Saheed’s black brows drew down in a frown. “I’d been with her for five years,” he said. “Five years. I got her that TV show, I got her into the papers. Five years and she just throws me away, bye-bye Ali, nice to have known you.”

“That must have rankled,” said Olbeck, non-committedly.

“Yeah,” said Saheed, a trifle uncertainly. Olbeck wondered whether he knew what rankled actually meant. “I was pretty pissed off.”

“So pissed off that you thought you’d do something drastic? Something to get back at her?”

Saheed stared at him. “No. Nothing like that. I told you, I had nothing to do with Charlie going missing – and the nanny – nothing to do with it. You’ve got to believe me.”

“So why were you driving up and down outside her house at all hours of the day and night?”

“I was – I was thinking.” Olbeck looked sceptical. “All right, I was thinking about going back to see her. To try and persuade her to change her mind.”

Olbeck sat back in his chair. Perhaps it was time to try another tack.

“What was your relationship with Mr Fullman like?”

Saheed stared again. “Like?”

“Did you get on well? How did he feel about your relationship with his wife?”

“Okay, I guess.” There was a short silence. “He’s a weird guy, you know. He’s totally obsessed with his work, that’s all he thinks about. Casey got fed up with it, sometimes.”

“So Mrs Fullman would confide in you? You were close friends as well as business associates?”
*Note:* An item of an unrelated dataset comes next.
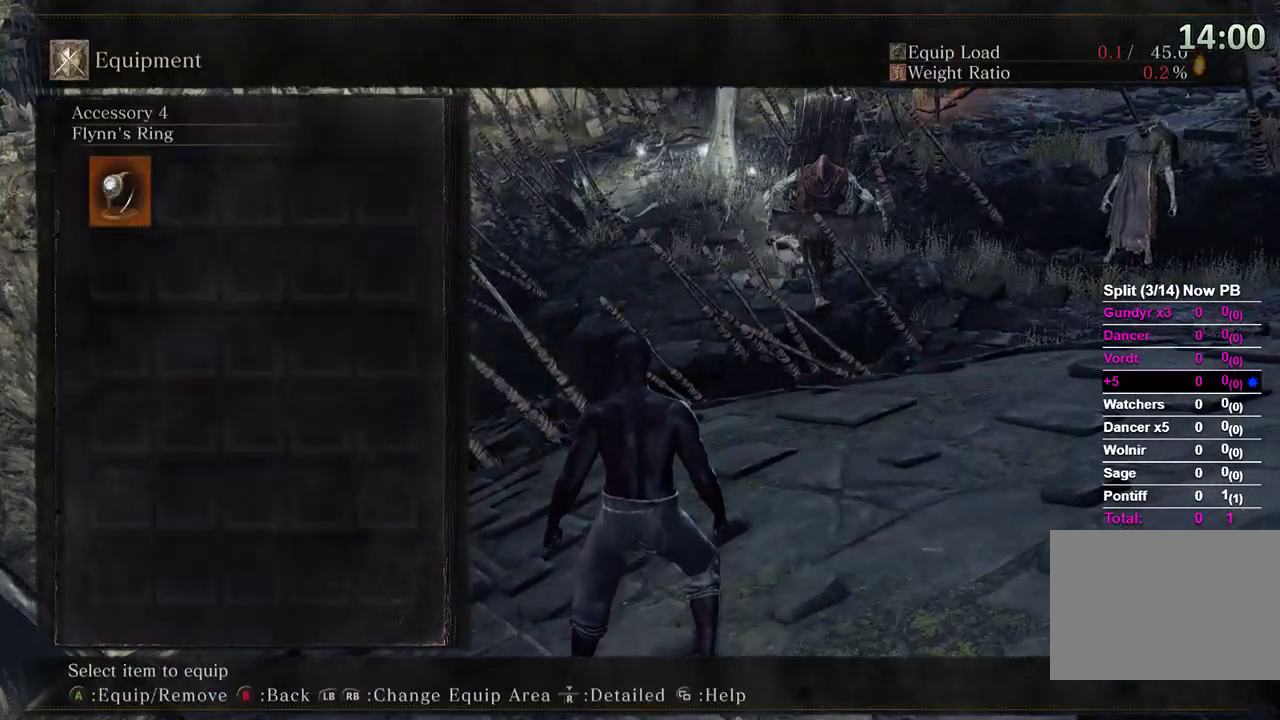
{"dt_ms": 500, "buttons": [], "left_stick": "up", "right_stick": "right", "events": [[67, "A", "down"], [167, "A", "up"], [433, "right_stick", "right"], [500, "left_stick", "up"]]}
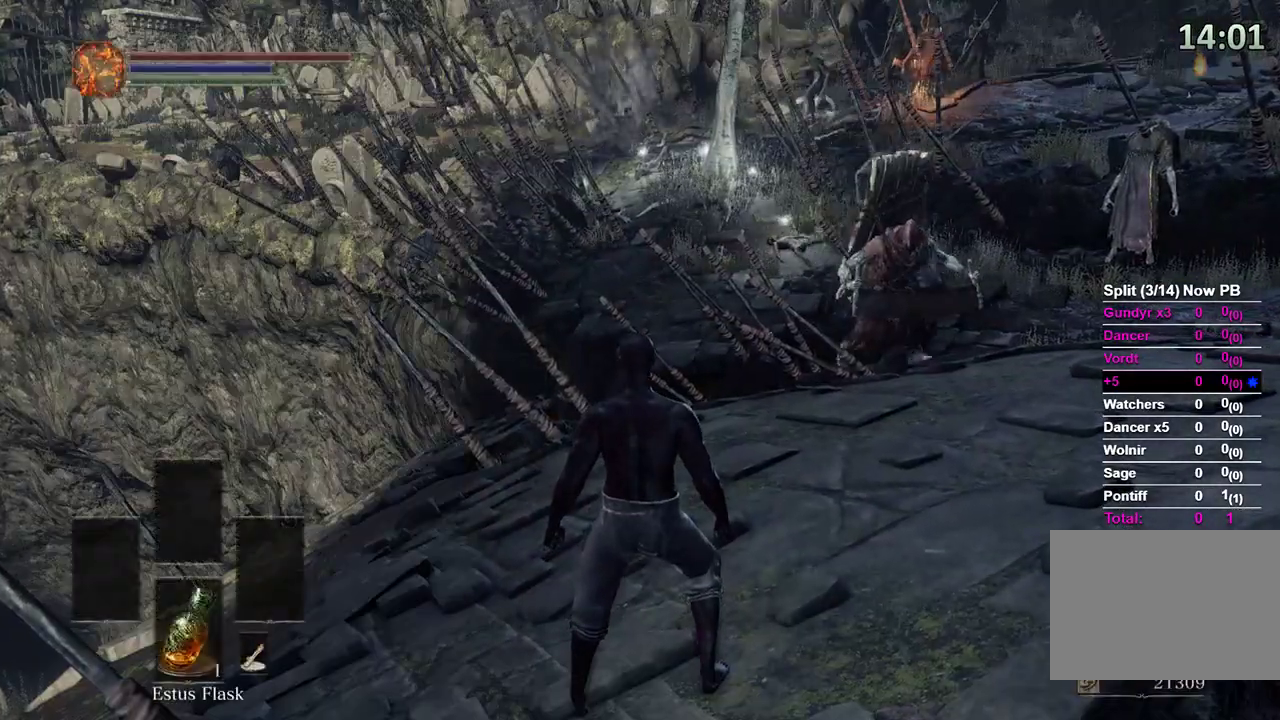
{"dt_ms": 500, "buttons": [], "left_stick": "center", "right_stick": "center", "events": [[133, "left_stick", "up-left"], [233, "right_stick", "center"], [300, "left_stick", "center"], [367, "right_stick", "right"], [467, "right_stick", "center"]]}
Saheed half smiled. “I guess. You do get close, you know – when you both know the game…” He dropped his head. “She was lonely.”

Theo and Olbeck exchanged a glance.

“So you’re saying that, perhaps the Fullmans’ marriage was in trouble? Under strain?”

Saheed shrugged.

“For the tape, please.”

“What? Oh–” Saheed glanced over at the recorder. “I don’t know what their marriage was like, we didn’t really talk like
that
. Casey just used to say that Nick was always working and it pissed her off sometimes, particularly after she got pregnant. He didn’t seem very excited about the baby. That’s what I remember her saying, he didn’t seem excited at all about the baby, and he was the one who’d suggested the whole thing to her.”

Olbeck raised his eyebrows. “Nick Fullman suggested what to his wife?”

“That they have the baby, you know. Casey’s still young, you know, she’s not twenty seven yet. She’s got loads of time to have a baby if she wanted one. Nick was the one who was keen to have one.”

“Is that right? But Mrs Fullman took some persuading?”

“No, Casey wanted kids as well, it’s just that – oh, I dunno – it was more that she would have waited...”

“Do you think the Fullmans are happily married?”

Saheed’s eyebrows went up. “I don’t know.”

“What is your opinion?”

He looked uncomfortable. “I don’t know. Maybe.”

“You said Mr Fullman is a ‘weird guy’. Can you explain any further?”

Saheed reached for his cigarettes and then realised that he wasn’t going to be able to smoke. His foot was jiggling up and down on the floor and he put a hand on his knee, obviously to stop it.

“Don’t know,” he said. “All I know is that Nick does what he wants all the time. It’s always about him. He gets his own way a lot of the time, seems to me. He always gets what he wants. One way or the other.”

 

*

 

Olbeck got home later than he’d expected, and unfortunately, about two hours later than he’d promised. As he put the key in his front door, he braced himself. Joe was such a tempest, sometimes. There’d be storms of tears, shouting, even the odd plate thrown now and again. Then, just as quickly, calm again, all the energy dissipated. Olbeck knew he didn’t deal with it very well. He’d tried being placatory and unruffled as he was berated for his wrongs, both real and imaginary. He’d tried shouting back. He hadn’t thrown anything yet, but it was sometimes a near thing. It was
exhausting
, this relationship business, a constant battle between the compromises demanded by Joe and his own, selfish inclinations.

Joe was in the kitchen, clattering about with pots and pans. A rich, garlicky smell hung in the air, reminding Olbeck of the length of time that had passed since he’d last eaten. Joe was a fantastic cook; it was one of the things Olbeck loved about him.

“You’re late,” said Joe, not looking around.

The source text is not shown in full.